> PROBLEM TO SOLVE: Please repeat each line below exactly, with no images in the copy.

........

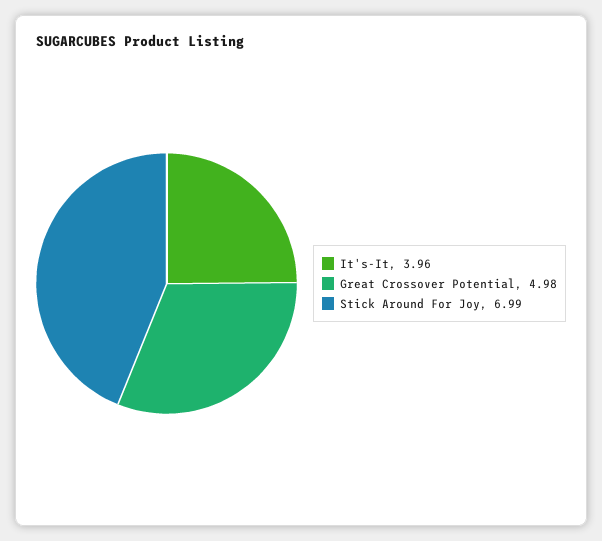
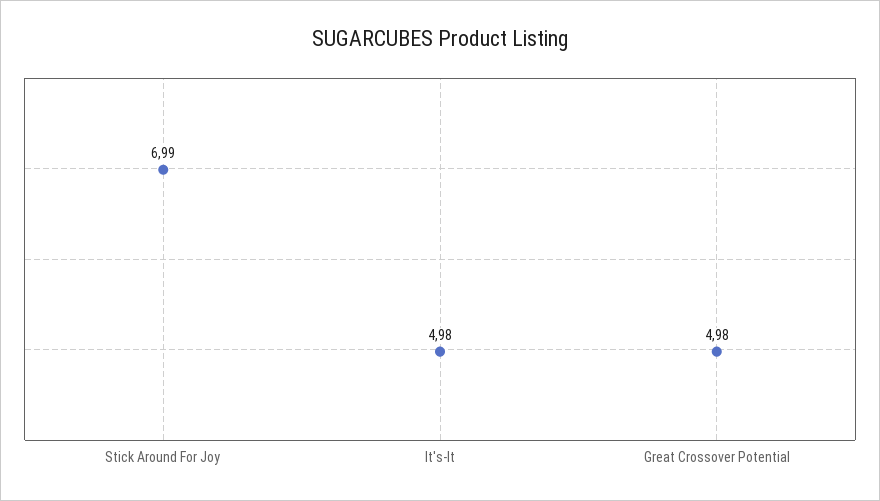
  {
-   "It's-It": 3.96,
+   "It's-It": 4.98,
    "Great Crossover Potential": 4.98,
    "Stick Around For Joy": 6.99
  }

........

> SOLUTION BELOW:
  {
-   "It's-It": 3.96,
+   "It's-It": 4.98,
    "Great Crossover Potential": 4.98,
    "Stick Around For Joy": 6.99
  }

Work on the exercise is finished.